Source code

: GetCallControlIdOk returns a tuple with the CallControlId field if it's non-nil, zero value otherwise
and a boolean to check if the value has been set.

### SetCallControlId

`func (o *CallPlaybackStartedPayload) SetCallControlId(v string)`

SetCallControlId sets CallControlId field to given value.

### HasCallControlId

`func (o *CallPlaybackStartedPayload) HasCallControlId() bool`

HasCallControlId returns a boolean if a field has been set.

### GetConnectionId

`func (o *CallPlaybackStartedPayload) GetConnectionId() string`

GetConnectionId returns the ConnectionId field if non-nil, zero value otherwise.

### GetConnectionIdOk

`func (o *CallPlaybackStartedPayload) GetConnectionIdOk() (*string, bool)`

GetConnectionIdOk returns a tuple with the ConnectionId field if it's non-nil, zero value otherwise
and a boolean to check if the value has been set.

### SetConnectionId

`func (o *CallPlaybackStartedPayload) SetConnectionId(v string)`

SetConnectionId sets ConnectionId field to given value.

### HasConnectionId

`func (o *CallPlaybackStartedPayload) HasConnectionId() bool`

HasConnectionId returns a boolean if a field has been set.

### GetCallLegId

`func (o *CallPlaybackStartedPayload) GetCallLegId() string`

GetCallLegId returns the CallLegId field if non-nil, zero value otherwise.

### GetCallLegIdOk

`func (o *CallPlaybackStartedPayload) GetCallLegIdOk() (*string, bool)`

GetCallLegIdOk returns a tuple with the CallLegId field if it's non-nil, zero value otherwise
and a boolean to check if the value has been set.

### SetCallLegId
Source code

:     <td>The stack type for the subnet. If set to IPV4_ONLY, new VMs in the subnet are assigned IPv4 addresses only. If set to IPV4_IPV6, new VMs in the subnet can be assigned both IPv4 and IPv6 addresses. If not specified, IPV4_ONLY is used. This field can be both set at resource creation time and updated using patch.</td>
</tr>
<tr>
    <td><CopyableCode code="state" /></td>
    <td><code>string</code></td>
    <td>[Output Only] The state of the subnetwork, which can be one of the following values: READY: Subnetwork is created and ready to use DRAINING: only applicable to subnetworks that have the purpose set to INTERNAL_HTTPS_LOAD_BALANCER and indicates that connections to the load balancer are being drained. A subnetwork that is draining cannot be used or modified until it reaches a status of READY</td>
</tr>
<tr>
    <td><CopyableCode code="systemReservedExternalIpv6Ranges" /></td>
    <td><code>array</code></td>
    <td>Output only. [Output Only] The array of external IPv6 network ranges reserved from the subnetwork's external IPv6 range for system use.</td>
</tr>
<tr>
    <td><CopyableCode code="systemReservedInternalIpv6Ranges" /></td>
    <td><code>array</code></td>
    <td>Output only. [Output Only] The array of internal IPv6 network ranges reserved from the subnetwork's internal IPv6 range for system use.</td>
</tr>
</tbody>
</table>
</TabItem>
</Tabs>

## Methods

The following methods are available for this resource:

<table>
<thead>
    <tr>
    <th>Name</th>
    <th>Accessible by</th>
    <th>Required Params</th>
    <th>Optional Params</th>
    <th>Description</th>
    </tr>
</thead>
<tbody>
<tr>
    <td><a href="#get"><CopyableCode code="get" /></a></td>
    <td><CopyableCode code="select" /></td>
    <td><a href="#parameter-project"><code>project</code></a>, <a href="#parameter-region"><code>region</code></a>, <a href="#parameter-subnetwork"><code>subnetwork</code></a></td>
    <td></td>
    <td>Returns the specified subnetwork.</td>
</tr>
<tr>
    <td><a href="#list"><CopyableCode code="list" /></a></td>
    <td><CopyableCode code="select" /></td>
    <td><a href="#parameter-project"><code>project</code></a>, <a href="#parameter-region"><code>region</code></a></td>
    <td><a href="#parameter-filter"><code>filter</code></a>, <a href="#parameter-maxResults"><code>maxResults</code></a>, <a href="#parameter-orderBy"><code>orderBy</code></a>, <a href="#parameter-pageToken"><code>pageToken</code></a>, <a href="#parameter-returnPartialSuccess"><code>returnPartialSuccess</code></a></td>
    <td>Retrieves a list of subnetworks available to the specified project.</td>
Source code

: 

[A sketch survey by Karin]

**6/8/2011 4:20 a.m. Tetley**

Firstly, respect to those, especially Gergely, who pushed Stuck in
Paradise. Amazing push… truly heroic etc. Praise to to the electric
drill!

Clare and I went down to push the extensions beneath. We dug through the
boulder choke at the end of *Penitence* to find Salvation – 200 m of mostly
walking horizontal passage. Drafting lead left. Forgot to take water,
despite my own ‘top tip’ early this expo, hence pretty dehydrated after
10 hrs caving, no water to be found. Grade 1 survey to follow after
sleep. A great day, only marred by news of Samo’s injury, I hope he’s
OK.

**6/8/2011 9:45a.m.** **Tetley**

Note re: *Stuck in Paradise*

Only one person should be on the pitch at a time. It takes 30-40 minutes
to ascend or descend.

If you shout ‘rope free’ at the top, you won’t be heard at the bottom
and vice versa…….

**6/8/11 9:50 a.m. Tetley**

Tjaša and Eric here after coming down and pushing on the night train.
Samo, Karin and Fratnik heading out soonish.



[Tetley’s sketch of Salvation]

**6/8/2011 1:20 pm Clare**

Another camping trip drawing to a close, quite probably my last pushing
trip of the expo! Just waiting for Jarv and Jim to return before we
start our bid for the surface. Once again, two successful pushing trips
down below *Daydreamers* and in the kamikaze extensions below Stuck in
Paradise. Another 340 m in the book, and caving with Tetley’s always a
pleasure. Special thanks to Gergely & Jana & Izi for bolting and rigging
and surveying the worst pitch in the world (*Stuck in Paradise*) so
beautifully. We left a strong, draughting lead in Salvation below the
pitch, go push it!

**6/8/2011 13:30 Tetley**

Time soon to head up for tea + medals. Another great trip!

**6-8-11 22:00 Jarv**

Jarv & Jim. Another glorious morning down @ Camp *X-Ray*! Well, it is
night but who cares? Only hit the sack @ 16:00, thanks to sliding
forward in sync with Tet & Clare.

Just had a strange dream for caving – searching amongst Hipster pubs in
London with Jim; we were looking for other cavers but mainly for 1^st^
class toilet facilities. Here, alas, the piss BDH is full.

++++++++++++++++++++

Retype the whole listing above word for word, keeping every line, symbol, and blank line unchanged.

Source code

: GetCallControlIdOk returns a tuple with the CallControlId field if it's non-nil, zero value otherwise
and a boolean to check if the value has been set.

### SetCallControlId

`func (o *CallPlaybackStartedPayload) SetCallControlId(v string)`

SetCallControlId sets CallControlId field to given value.

### HasCallControlId

`func (o *CallPlaybackStartedPayload) HasCallControlId() bool`

HasCallControlId returns a boolean if a field has been set.

### GetConnectionId

`func (o *CallPlaybackStartedPayload) GetConnectionId() string`

GetConnectionId returns the ConnectionId field if non-nil, zero value otherwise.

### GetConnectionIdOk

`func (o *CallPlaybackStartedPayload) GetConnectionIdOk() (*string, bool)`

GetConnectionIdOk returns a tuple with the ConnectionId field if it's non-nil, zero value otherwise
and a boolean to check if the value has been set.

### SetConnectionId

`func (o *CallPlaybackStartedPayload) SetConnectionId(v string)`

SetConnectionId sets ConnectionId field to given value.

### HasConnectionId

`func (o *CallPlaybackStartedPayload) HasConnectionId() bool`

HasConnectionId returns a boolean if a field has been set.

### GetCallLegId

`func (o *CallPlaybackStartedPayload) GetCallLegId() string`

GetCallLegId returns the CallLegId field if non-nil, zero value otherwise.

### GetCallLegIdOk

`func (o *CallPlaybackStartedPayload) GetCallLegIdOk() (*string, bool)`

GetCallLegIdOk returns a tuple with the CallLegId field if it's non-nil, zero value otherwise
and a boolean to check if the value has been set.

### SetCallLegId
Source code

:     <td>The stack type for the subnet. If set to IPV4_ONLY, new VMs in the subnet are assigned IPv4 addresses only. If set to IPV4_IPV6, new VMs in the subnet can be assigned both IPv4 and IPv6 addresses. If not specified, IPV4_ONLY is used. This field can be both set at resource creation time and updated using patch.</td>
</tr>
<tr>
    <td><CopyableCode code="state" /></td>
    <td><code>string</code></td>
    <td>[Output Only] The state of the subnetwork, which can be one of the following values: READY: Subnetwork is created and ready to use DRAINING: only applicable to subnetworks that have the purpose set to INTERNAL_HTTPS_LOAD_BALANCER and indicates that connections to the load balancer are being drained. A subnetwork that is draining cannot be used or modified until it reaches a status of READY</td>
</tr>
<tr>
    <td><CopyableCode code="systemReservedExternalIpv6Ranges" /></td>
    <td><code>array</code></td>
    <td>Output only. [Output Only] The array of external IPv6 network ranges reserved from the subnetwork's external IPv6 range for system use.</td>
</tr>
<tr>
    <td><CopyableCode code="systemReservedInternalIpv6Ranges" /></td>
    <td><code>array</code></td>
    <td>Output only. [Output Only] The array of internal IPv6 network ranges reserved from the subnetwork's internal IPv6 range for system use.</td>
</tr>
</tbody>
</table>
</TabItem>
</Tabs>

## Methods

The following methods are available for this resource:

<table>
<thead>
    <tr>
    <th>Name</th>
    <th>Accessible by</th>
    <th>Required Params</th>
    <th>Optional Params</th>
    <th>Description</th>
    </tr>
</thead>
<tbody>
<tr>
    <td><a href="#get"><CopyableCode code="get" /></a></td>
    <td><CopyableCode code="select" /></td>
    <td><a href="#parameter-project"><code>project</code></a>, <a href="#parameter-region"><code>region</code></a>, <a href="#parameter-subnetwork"><code>subnetwork</code></a></td>
    <td></td>
    <td>Returns the specified subnetwork.</td>
</tr>
<tr>
    <td><a href="#list"><CopyableCode code="list" /></a></td>
    <td><CopyableCode code="select" /></td>
    <td><a href="#parameter-project"><code>project</code></a>, <a href="#parameter-region"><code>region</code></a></td>
    <td><a href="#parameter-filter"><code>filter</code></a>, <a href="#parameter-maxResults"><code>maxResults</code></a>, <a href="#parameter-orderBy"><code>orderBy</code></a>, <a href="#parameter-pageToken"><code>pageToken</code></a>, <a href="#parameter-returnPartialSuccess"><code>returnPartialSuccess</code></a></td>
    <td>Retrieves a list of subnetworks available to the specified project.</td>
Source code

: 

[A sketch survey by Karin]

**6/8/2011 4:20 a.m. Tetley**

Firstly, respect to those, especially Gergely, who pushed Stuck in
Paradise. Amazing push… truly heroic etc. Praise to to the electric
drill!

Clare and I went down to push the extensions beneath. We dug through the
boulder choke at the end of *Penitence* to find Salvation – 200 m of mostly
walking horizontal passage. Drafting lead left. Forgot to take water,
despite my own ‘top tip’ early this expo, hence pretty dehydrated after
10 hrs caving, no water to be found. Grade 1 survey to follow after
sleep. A great day, only marred by news of Samo’s injury, I hope he’s
OK.

**6/8/2011 9:45a.m.** **Tetley**

Note re: *Stuck in Paradise*

Only one person should be on the pitch at a time. It takes 30-40 minutes
to ascend or descend.

If you shout ‘rope free’ at the top, you won’t be heard at the bottom
and vice versa…….

**6/8/11 9:50 a.m. Tetley**

Tjaša and Eric here after coming down and pushing on the night train.
Samo, Karin and Fratnik heading out soonish.



[Tetley’s sketch of Salvation]

**6/8/2011 1:20 pm Clare**

Another camping trip drawing to a close, quite probably my last pushing
trip of the expo! Just waiting for Jarv and Jim to return before we
start our bid for the surface. Once again, two successful pushing trips
down below *Daydreamers* and in the kamikaze extensions below Stuck in
Paradise. Another 340 m in the book, and caving with Tetley’s always a
pleasure. Special thanks to Gergely & Jana & Izi for bolting and rigging
and surveying the worst pitch in the world (*Stuck in Paradise*) so
beautifully. We left a strong, draughting lead in Salvation below the
pitch, go push it!

**6/8/2011 13:30 Tetley**

Time soon to head up for tea + medals. Another great trip!

**6-8-11 22:00 Jarv**

Jarv & Jim. Another glorious morning down @ Camp *X-Ray*! Well, it is
night but who cares? Only hit the sack @ 16:00, thanks to sliding
forward in sync with Tet & Clare.

Just had a strange dream for caving – searching amongst Hipster pubs in
London with Jim; we were looking for other cavers but mainly for 1^st^
class toilet facilities. Here, alas, the piss BDH is full.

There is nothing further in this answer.